Grey Gardens. This 1975 documentary visits the decrepit home of Jackie Kennedy’s oddball aunt and cousin, Big Edie and Little Edie. The women dropped out of Hamptons society and retreated from the world after running low on money and sanity, sharing their filthy house with raccoons and feral cats and razzing one another. Little Edie is transfixing as she drifts around wearing headscarves and singing in a girlish falsetto, reliving her modeling days in an unhinged trans-Atlantic accent. There’s a lot to say about the disposability of talented women, mental illness, social issues and codependence, but the Edies’ story is deeply moving in its plain unvarnished telling.
The Others. This creepy period film finds Nicole Kidman stuck in a remote English mansion with her two photosensitive children, waiting for her husband to come back after World War II. After a series of nebulous encounters she becomes convinced something is haunting the home; but the fog clears with a wrenching twist in the final scene. The Spanish-directed film is a close genre cousin to The Orphanage, but Kidman’s costumes alone are worth the viewing.
Gerald’s Game. A man dies of a heart attack while getting frisky with his wife in a secluded cottage. The problem? She’s still handcuffed to the bed. The audience suffers her hallucinations and seat-squirming contortions to stay hydrated as she confronts dark memories, and one slippery choice in the film’s most infamous scene.
Cujo. A rabid St. Bernard terrorizes a mom and her son trapped in their broken down car in the middle of nowhere. Stephen King unspools his simple story into a terror-thon thanks to a hysterical child actor broiling in a filth-spattered car, his desperate dehydrated mother, and thematic shards of abuse and betrayal. It also includes a vintage cereal commercial with the tagline “nope, nothing wrong here!”

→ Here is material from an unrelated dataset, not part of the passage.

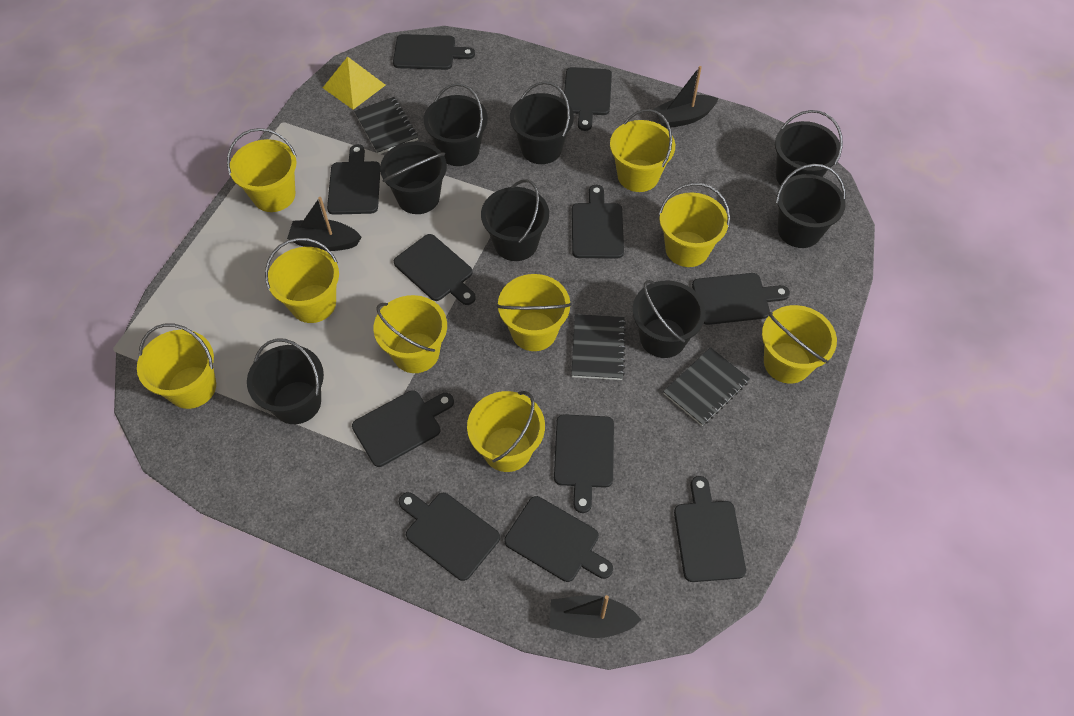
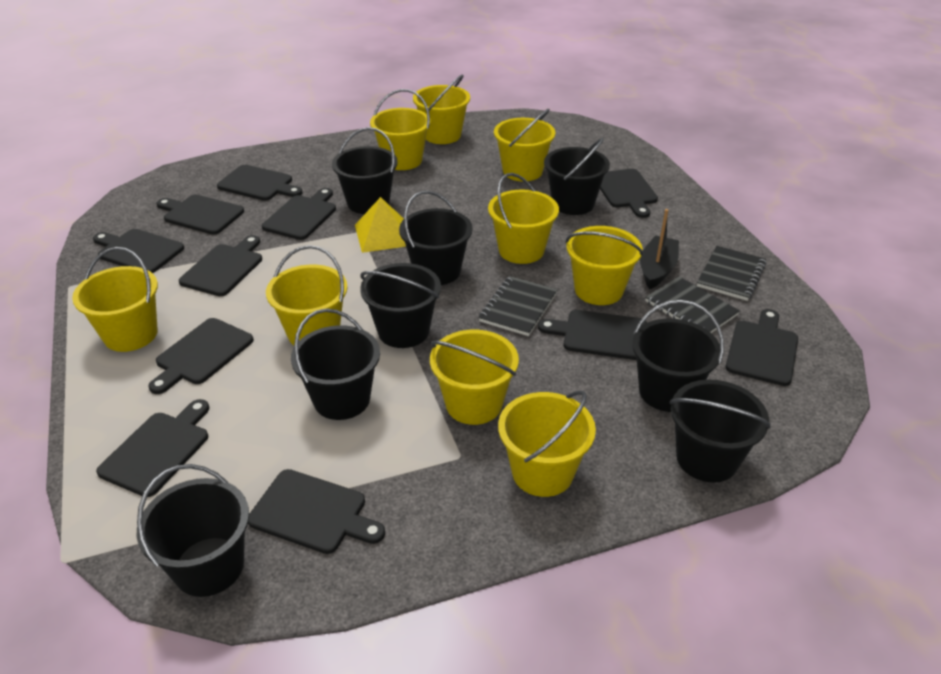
black boat: [287,197,361,251] [549,595,642,638] [654,66,719,128] = 3 -> [640,209,679,289] = 1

Panic Room. Jodie Foster is richer than you: feast your eyes on the sweet steel box she’s trapped in with her daughter (Kristen Stewart) when intruders break into their huge NYC brownstone. Burglars gonna burgle, but mom and cub use their prepper resources to fight off Forest Whitaker, Jared Leto with cornrows and Dwight Yoakam who is somehow named Raoul. Foster is solid in the worried mom role and Stewart’s in her wheelhouse as she drifts in and out of diabetic lethargy.